Of the 197 cases reported in the Bay State last year, 113 patients told disease investigators they contracted syphilis through sex with other men. In the early 1990s, syphilis overwhelmingly was found in the hetrosexual community, and gay men accounted for fewer than 1 percent of all infections.
''We're in new terrain,'' Jean Flatley McGuire, director of the state's HIV/AIDS Bureau, told The Boston Globe in an interview published Monday. ''We're dealing with a new generation that hasn't seen the same kind of death and destruction, and an older generation that has tired of the challenge it takes to be careful. And we're going to have to figure out a new strategy in this context.
''What we've got to recognize is that this isn't going to go away overnight,'' McGuire said.

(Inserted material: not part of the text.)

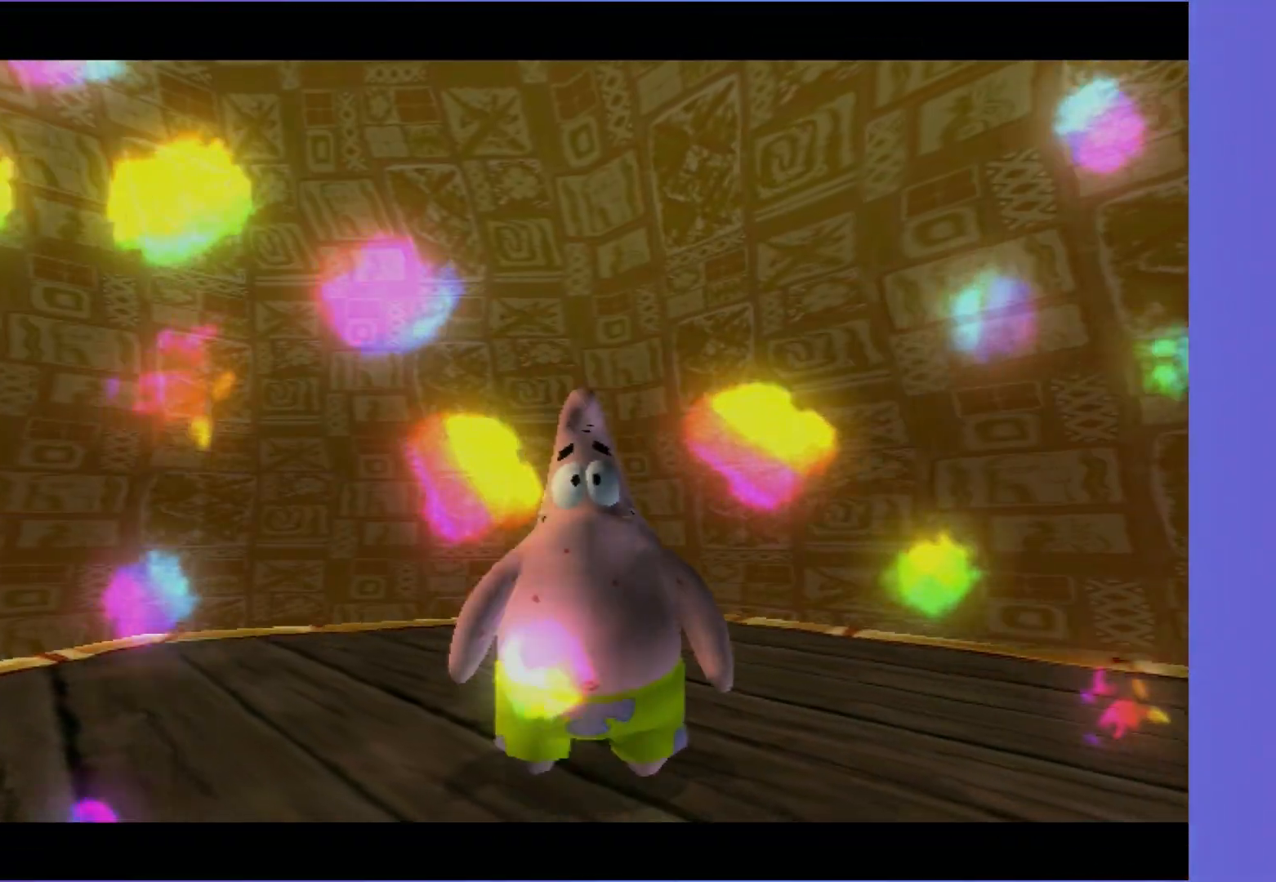
{"buttons": [], "left_stick": "up", "right_stick": "center", "events": []}
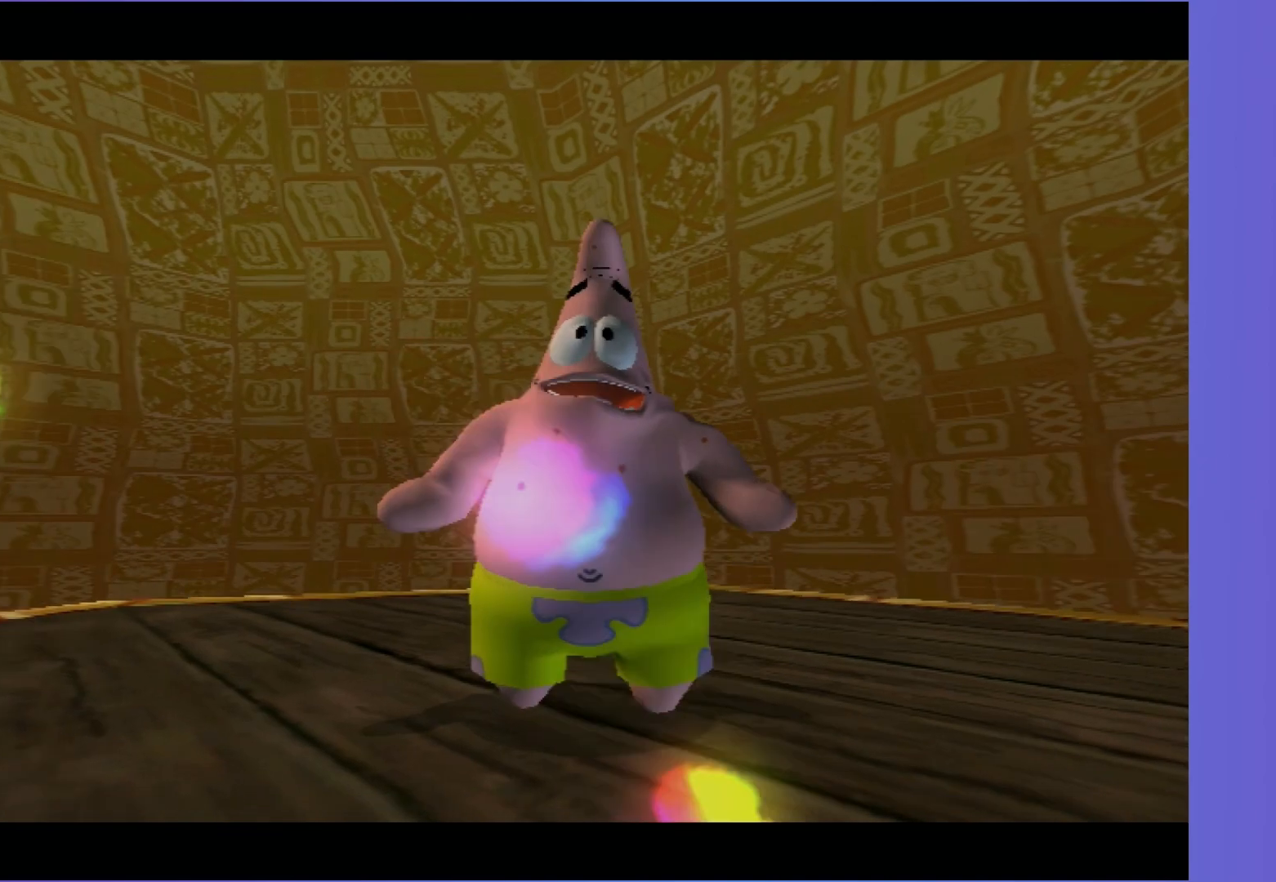
{"buttons": [], "left_stick": "up", "right_stick": "center", "events": []}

While syphilis is easily treated with a shot of penicillin, it can result in brain damage and other serious health consequences if left untreated for years.
''Untreated syphilis can cause damage to virtually every organ in the body, from the eyes to the knees,'' said Dr. Alfred DeMaria, the state's director of communicable disease control.
People with syphilis have sores that look like small cavities in the skin. While appearing relatively harmless, those sores can actually act as dangerous portals directly to the blood stream and, potentially, to the virus that causes AIDS.
''Once an infection is well-established in a particular population, it can spread very easily and quickly,'' said John Auerbach, executive director of the Boston Public Health Commission. ''The challenge is always to mobilize when the numbers are small enough so that a disease does not become firmly entrenched.''
In 2001, Massachusetts recorded 105 cases of infectious syphilis. A year later, there was an 87 percent rise in the disease.
Through the first three months of this year, 52 infectious syphilis cases were reported, up from 32 in the same period last year.
A broad-based campaign to combat syphilis gets under way in May in the gay community, but a health advisory was issued to physicians across Massachusetts last week. That warning alerted doctors to the syphilis outbreak, and urged them to provide counseling to patients who might be at risk.